• Exercise
Write only the number of lines in the data that contain the word "these".

• Stored data entries

+ + + + + + +

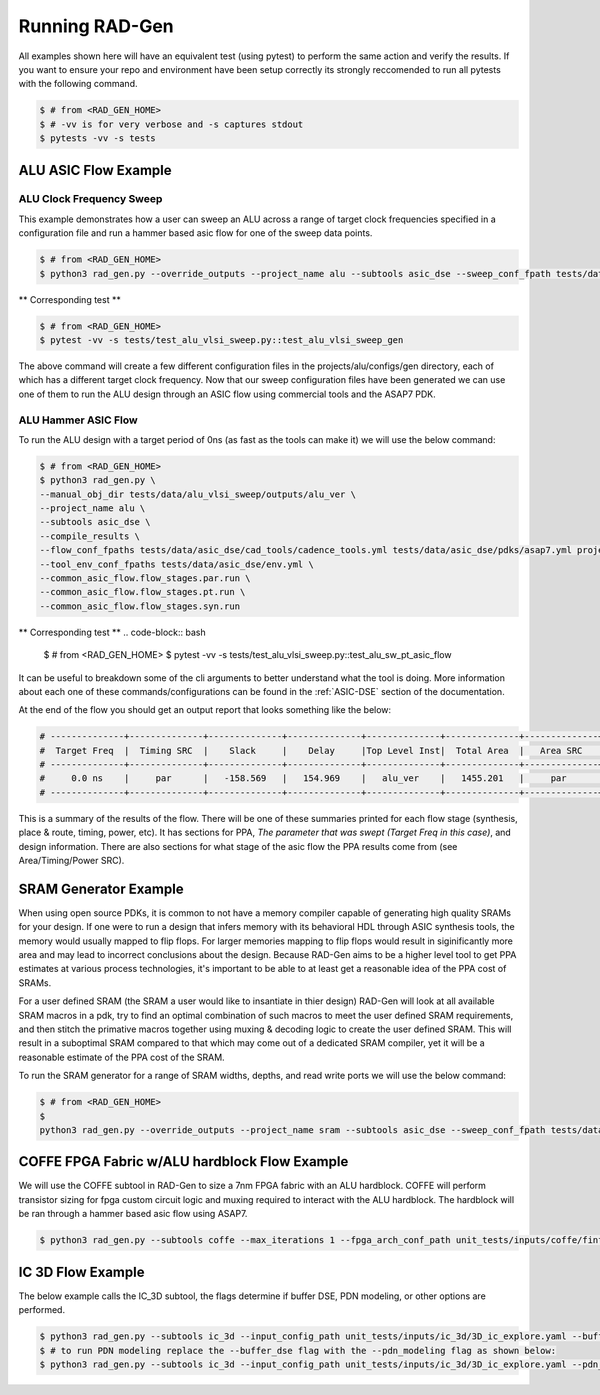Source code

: Running RAD-Gen
============================


All examples shown here will have an equivalent test (using pytest) to perform the same action and verify the results. 
If you want to ensure your repo and environment have been setup correctly its strongly reccomended to run all pytests with the following command.

.. code-block:: bash

   $ # from <RAD_GEN_HOME>
   $ # -vv is for very verbose and -s captures stdout
   $ pytests -vv -s tests


ALU ASIC Flow Example
--------------------------------


ALU Clock Frequency Sweep
^^^^^^^^^^^^^^^^^^^^^^^^^^^^^^^^

This example demonstrates how a user can sweep an ALU across a range of target clock frequencies specified in a configuration file and run a hammer based asic flow for one of the sweep data points. 

.. code-block:: bash

   $ # from <RAD_GEN_HOME>
   $ python3 rad_gen.py --override_outputs --project_name alu --subtools asic_dse --sweep_conf_fpath tests/data/alu_vlsi_sweep/inputs/alu_sweep.yml

** Corresponding test **

.. code-block:: bash

   $ # from <RAD_GEN_HOME>
   $ pytest -vv -s tests/test_alu_vlsi_sweep.py::test_alu_vlsi_sweep_gen

The above command will create a few different configuration files in the projects/alu/configs/gen directory, each of which has a different target clock frequency.
Now that our sweep configuration files have been generated we can use one of them to run the ALU design through an ASIC flow using commercial tools and the ASAP7 PDK.

ALU Hammer ASIC Flow
^^^^^^^^^^^^^^^^^^^^^^^^^^^^^^^^

To run the ALU design with a target period of 0ns (as fast as the tools can make it) we will use the below command:

.. code-block:: bash

   $ # from <RAD_GEN_HOME>
   $ python3 rad_gen.py \
   --manual_obj_dir tests/data/alu_vlsi_sweep/outputs/alu_ver \
   --project_name alu \
   --subtools asic_dse \
   --compile_results \
   --flow_conf_fpaths tests/data/asic_dse/cad_tools/cadence_tools.yml tests/data/asic_dse/pdks/asap7.yml projects/alu/configs/gen/alu_base_period_0.0.json 
   --tool_env_conf_fpaths tests/data/asic_dse/env.yml \ 
   --common_asic_flow.flow_stages.par.run \
   --common_asic_flow.flow_stages.pt.run \
   --common_asic_flow.flow_stages.syn.run
.. 
   Notice how some of the command line arguments are specified hierarchically. RAD-Gen supports many different ways for users to provide configuration parameters.

** Corresponding test **
.. code-block:: bash

   $ # from <RAD_GEN_HOME>
   $ pytest -vv -s tests/test_alu_vlsi_sweep.py::test_alu_sw_pt_asic_flow

It can be useful to breakdown some of the cli arguments to better understand what the tool is doing.
More information about each one of these commands/configurations can be found in the :ref:`ASIC-DSE` section of the documentation.

At the end of the flow you should get an output report that looks something like the below: 

.. code-block:: bash

   # --------------+--------------+--------------+--------------+--------------+--------------+--------------+--------------+--------------+--------------                                                                                                                                                                          
   #  Target Freq  |  Timing SRC  |    Slack     |    Delay     |Top Level Inst|  Total Area  |   Area SRC   | Total Power  |  Power SRC   |   GDS Area                                                                                                                                                                             
   # --------------+--------------+--------------+--------------+--------------+--------------+--------------+--------------+--------------+--------------                                                                                                                                                                          
   #     0.0 ns    |     par      |   -158.569   |   154.969    |   alu_ver    |   1455.201   |     par      |    0.0597    |      pt      |  340.833654                                                                                                                                                                            
   # --------------+--------------+--------------+--------------+--------------+--------------+--------------+--------------+--------------+--------------  

This is a summary of the results of the flow. There will be one of these summaries printed for each flow stage (synthesis, place & route, timing, power, etc).
It has sections for PPA, `The parameter that was swept (Target Freq in this case)`, and design information. 
There are also sections for what stage of the asic flow the PPA results come from (see Area/Timing/Power SRC). 

SRAM Generator Example
--------------------------------

When using open source PDKs, it is common to not have a memory compiler capable of generating high quality SRAMs for your design. 
If one were to run a design that infers memory with its behavioral HDL through ASIC synthesis tools, the memory would usually mapped to flip flops. 
For larger memories mapping to flip flops would result in siginificantly more area and may lead to incorrect conclusions about the design.
Because RAD-Gen aims to be a higher level tool to get PPA estimates at various process technologies, it's important to be able to at least get a reasonable idea of the PPA cost of SRAMs.

For a user defined SRAM (the SRAM a user would like to insantiate in thier design) RAD-Gen will look at all available SRAM macros in a pdk,
try to find an optimal combination of such macros to meet the user defined SRAM requirements, and then stitch the primative macros together using muxing & decoding logic to create the user defined SRAM.
This will result in a suboptimal SRAM compared to that which may come out of a dedicated SRAM compiler, yet it will be a reasonable estimate of the PPA cost of the SRAM.


To run the SRAM generator for a range of SRAM widths, depths, and read write ports we will use the below command:

.. code-block:: bash

   $ # from <RAD_GEN_HOME>
   $ 
   python3 rad_gen.py --override_outputs --project_name sram --subtools asic_dse --sweep_conf_fpath tests/data/sram_generator/inputs/sram_sweep.yml








COFFE FPGA Fabric w/ALU hardblock Flow Example
----------------------------------------------------------------

We will use the COFFE subtool in RAD-Gen to size a 7nm FPGA fabric with an ALU hardblock. 
COFFE will perform transistor sizing for fpga custom circuit logic and muxing required to interact with the ALU hardblock. 
The hardblock will be ran through a hammer based asic flow using ASAP7.

.. code-block:: bash

   $ python3 rad_gen.py --subtools coffe --max_iterations 1 --fpga_arch_conf_path unit_tests/inputs/coffe/finfet_7nm_fabric_w_hbs/finfet_7nm_fabric_w_hbs.yml --hb_flows_conf_path unit_tests/inputs/coffe/finfet_7nm_fabric_w_hbs/hb_flows.yml


IC 3D Flow Example
----------------------------------------------------------------

The below example calls the IC_3D subtool, the flags determine if buffer DSE, PDN modeling, or other options are performed.

.. code-block:: bash

   $ python3 rad_gen.py --subtools ic_3d --input_config_path unit_tests/inputs/ic_3d/3D_ic_explore.yaml --buffer_dse
   $ # to run PDN modeling replace the --buffer_dse flag with the --pdn_modeling flag as shown below:
   $ python3 rad_gen.py --subtools ic_3d --input_config_path unit_tests/inputs/ic_3d/3D_ic_explore.yaml --pdn_modeling
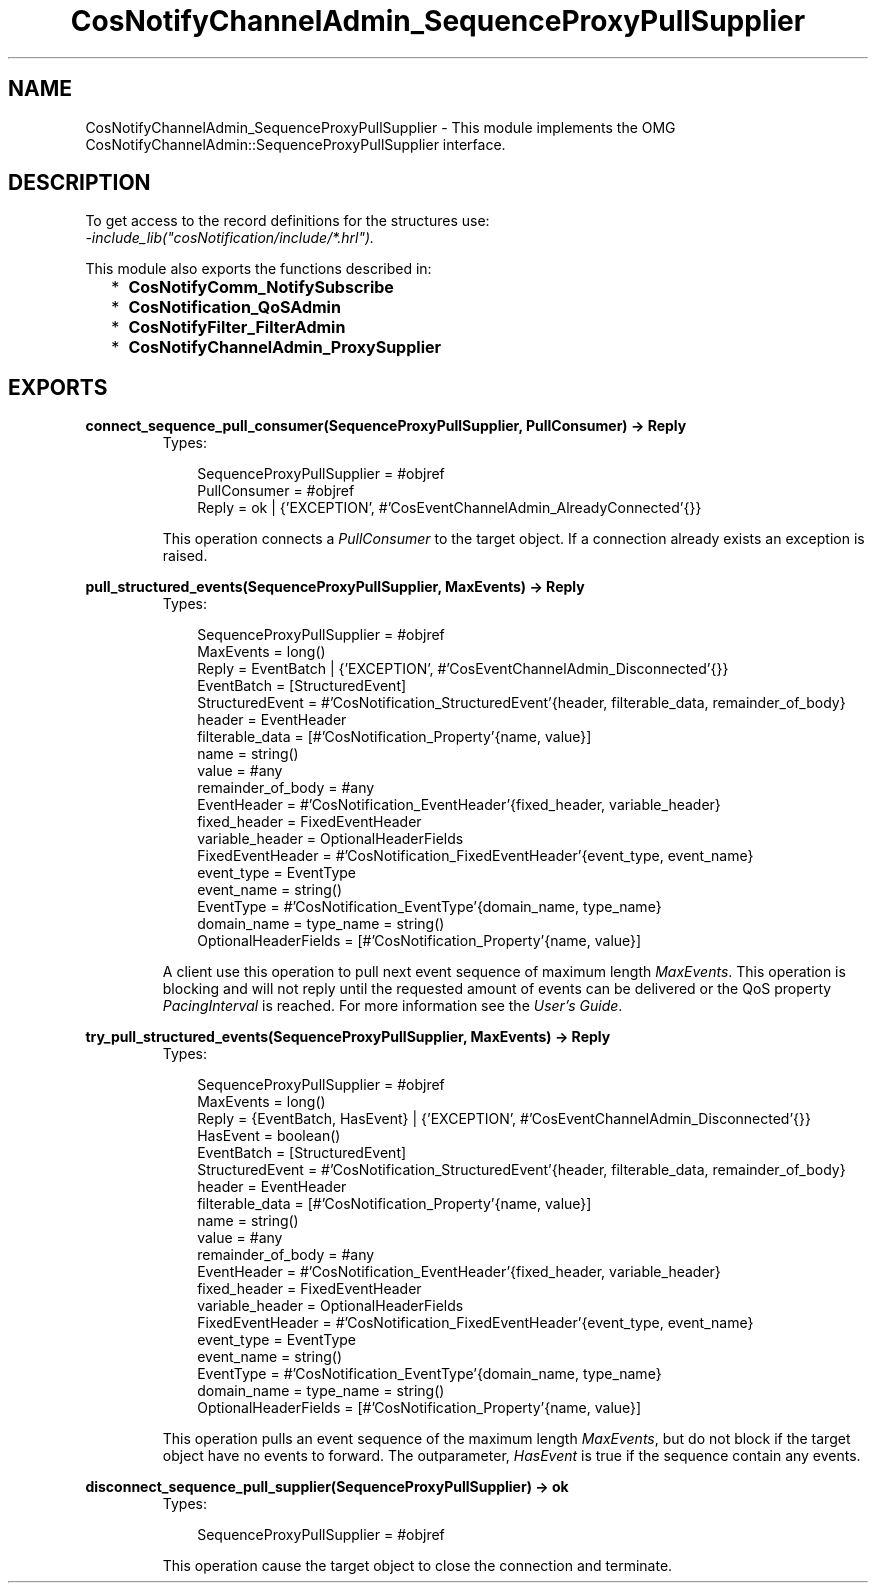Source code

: .TH CosNotifyChannelAdmin_SequenceProxyPullSupplier 3 "cosNotification 1.1.17" "Ericsson AB" "Erlang Module Definition"
.SH NAME
CosNotifyChannelAdmin_SequenceProxyPullSupplier \- This module implements the OMG  CosNotifyChannelAdmin::SequenceProxyPullSupplier interface.
.SH DESCRIPTION
.LP
To get access to the record definitions for the structures use: 
.br
\fI-include_lib("cosNotification/include/*\&.hrl")\&.\fR\&
.LP
This module also exports the functions described in:
.RS 2
.TP 2
*
\fBCosNotifyComm_NotifySubscribe\fR\&
.LP
.TP 2
*
\fBCosNotification_QoSAdmin\fR\&
.LP
.TP 2
*
\fBCosNotifyFilter_FilterAdmin\fR\&
.LP
.TP 2
*
\fBCosNotifyChannelAdmin_ProxySupplier\fR\&
.LP
.RE

.SH EXPORTS
.LP
.B
connect_sequence_pull_consumer(SequenceProxyPullSupplier, PullConsumer) -> Reply
.br
.RS
.TP 3
Types:

SequenceProxyPullSupplier = #objref
.br
PullConsumer = #objref
.br
Reply = ok | {'EXCEPTION', #'CosEventChannelAdmin_AlreadyConnected'{}}
.br
.RE
.RS
.LP
This operation connects a \fIPullConsumer\fR\& to the target object\&. If a connection already exists an exception is raised\&.
.RE
.LP
.B
pull_structured_events(SequenceProxyPullSupplier, MaxEvents) -> Reply
.br
.RS
.TP 3
Types:

SequenceProxyPullSupplier = #objref
.br
MaxEvents = long()
.br
Reply = EventBatch | {'EXCEPTION', #'CosEventChannelAdmin_Disconnected'{}}
.br
EventBatch = [StructuredEvent]
.br
StructuredEvent = #'CosNotification_StructuredEvent'{header, filterable_data, remainder_of_body}
.br
header = EventHeader
.br
filterable_data = [#'CosNotification_Property'{name, value}]
.br
name = string()
.br
value = #any
.br
remainder_of_body = #any
.br
EventHeader = #'CosNotification_EventHeader'{fixed_header, variable_header}
.br
fixed_header = FixedEventHeader
.br
variable_header = OptionalHeaderFields
.br
FixedEventHeader = #'CosNotification_FixedEventHeader'{event_type, event_name}
.br
event_type = EventType
.br
event_name = string()
.br
EventType = #'CosNotification_EventType'{domain_name, type_name}
.br
domain_name = type_name = string()
.br
OptionalHeaderFields = [#'CosNotification_Property'{name, value}]
.br
.RE
.RS
.LP
A client use this operation to pull next event sequence of maximum length \fIMaxEvents\fR\&\&. This operation is blocking and will not reply until the requested amount of events can be delivered or the QoS property \fIPacingInterval\fR\& is reached\&. For more information see the \fIUser\&'s Guide\fR\&\&.
.RE
.LP
.B
try_pull_structured_events(SequenceProxyPullSupplier, MaxEvents) -> Reply
.br
.RS
.TP 3
Types:

SequenceProxyPullSupplier = #objref
.br
MaxEvents = long()
.br
Reply = {EventBatch, HasEvent} | {'EXCEPTION', #'CosEventChannelAdmin_Disconnected'{}}
.br
HasEvent = boolean()
.br
EventBatch = [StructuredEvent]
.br
StructuredEvent = #'CosNotification_StructuredEvent'{header, filterable_data, remainder_of_body}
.br
header = EventHeader
.br
filterable_data = [#'CosNotification_Property'{name, value}]
.br
name = string()
.br
value = #any
.br
remainder_of_body = #any
.br
EventHeader = #'CosNotification_EventHeader'{fixed_header, variable_header}
.br
fixed_header = FixedEventHeader
.br
variable_header = OptionalHeaderFields
.br
FixedEventHeader = #'CosNotification_FixedEventHeader'{event_type, event_name}
.br
event_type = EventType
.br
event_name = string()
.br
EventType = #'CosNotification_EventType'{domain_name, type_name}
.br
domain_name = type_name = string()
.br
OptionalHeaderFields = [#'CosNotification_Property'{name, value}]
.br
.RE
.RS
.LP
This operation pulls an event sequence of the maximum length \fIMaxEvents\fR\&, but do not block if the target object have no events to forward\&. The outparameter, \fIHasEvent\fR\& is true if the sequence contain any events\&.
.RE
.LP
.B
disconnect_sequence_pull_supplier(SequenceProxyPullSupplier) -> ok
.br
.RS
.TP 3
Types:

SequenceProxyPullSupplier = #objref
.br
.RE
.RS
.LP
This operation cause the target object to close the connection and terminate\&.
.RE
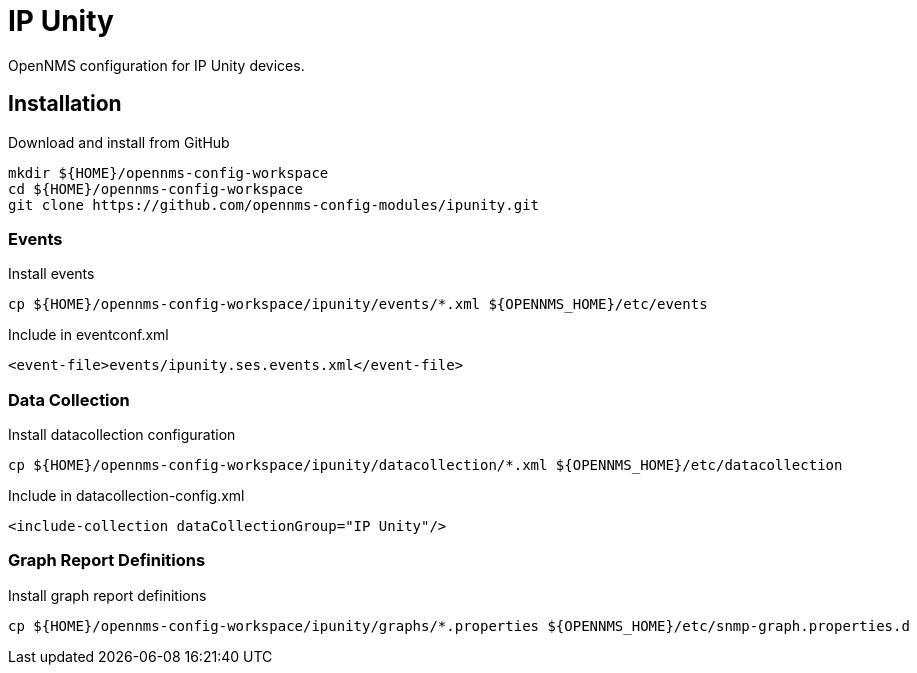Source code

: = IP Unity

OpenNMS configuration for IP Unity devices.

== Installation

.Download and install from GitHub
[source, bash]
----
mkdir ${HOME}/opennms-config-workspace
cd ${HOME}/opennms-config-workspace
git clone https://github.com/opennms-config-modules/ipunity.git
----

=== Events

.Install events
[source, bash]
----
cp ${HOME}/opennms-config-workspace/ipunity/events/*.xml ${OPENNMS_HOME}/etc/events
----

.Include in eventconf.xml
[source, xml]
----
<event-file>events/ipunity.ses.events.xml</event-file>
----

=== Data Collection

.Install datacollection configuration
[source, bash]
----
cp ${HOME}/opennms-config-workspace/ipunity/datacollection/*.xml ${OPENNMS_HOME}/etc/datacollection
----

.Include in datacollection-config.xml
[source, xml]
----
<include-collection dataCollectionGroup="IP Unity"/>
----

=== Graph Report Definitions

.Install graph report definitions
[source, bash]
----
cp ${HOME}/opennms-config-workspace/ipunity/graphs/*.properties ${OPENNMS_HOME}/etc/snmp-graph.properties.d
----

+ + + + + + +

• Response
2